短編 | ナノ


私は邦枝葵。

石矢魔東邦神姫の一角を担っている。そしてレッドテイルの元総長。元が重要なのだ。私がレッドテイルを抜けた原因は、男鹿辰巳である。


私は男鹿辰巳を好きになってしまったのだ。傍若無人、人を人とも思わない、土下座(させるの)が趣味。けど本当は優しくて、人の為に自分を犠牲に出来る。

そんな彼を好きになってしまった。


だから聖石矢魔に行くことになって、教室が一緒で、さらに隣の席になれた時はとても嬉しかった。聖石矢魔に通うのも慣れて、彼の隣に座るのも慣れてきた頃。

それは起きた。



朝、教室に入り自分の席に着いていると、男鹿が勢いよく教室に入って来た。

「おい、古市来てるか。」

その声に周りを見回すが見当たらなかった。

「いないけど。」

「くそっ、どこだよ…!」

すると校舎の外から声が聞こえた。

「男鹿く〜ん。
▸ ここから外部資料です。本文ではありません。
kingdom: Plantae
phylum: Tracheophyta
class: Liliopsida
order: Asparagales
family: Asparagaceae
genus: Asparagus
あ〜そび〜ましょ。」

窓から外を見てみると、他校の生徒のヤンキーがたくさんいた。さらに一番前にいる奴は銀髪―古市貴之が捕まっていた。

「早くしないと男鹿君の大事なお友達が傷ついちゃうよ〜?」

そう言いながら男は古市の頬にナイフを当てた。しかし古市は動じた様子もなく

「男鹿〜。早くしろー。俺の顔に傷がつくだろ。」

などと呑気そうに叫んでいる。
男鹿は男の声が聞こえると同時に教室を飛び出していた。下を見ると、男鹿が玄関から出てくるところだった。





玄関から飛び出すと大勢のヤンキー共が立っていた。その先頭に立つ男は古市を捕まえていてそれを見た瞬間、頭に血が上り男に殴りかかっていた。

「古市に触ってんじゃねぇよ!」

一発殴ると男は綺麗に吹っ飛んだ。周りにいたヤンキーはあっという間に逃げていった。そこには古市が突っ立っているだけだった。

「あー、怖かった。ったく、さっさと助けに来いよ。」

「無茶言ってんな!つーか、朝っぱらから捕まってんじゃねぇよ。」

「だって家出た瞬間に捕まってさ。まぁ男鹿が気づけば助けに来てくれると思ったし。」

けどまさか自分達から男鹿の前に行くとは思わなかったわ。そう言って古市は笑った。

くそ、こっちがどんだけ心配したかも知らないで。

「うお!」

イラついたので古市の腕を掴み、自分の方に引き寄せそのまま抱きしめた。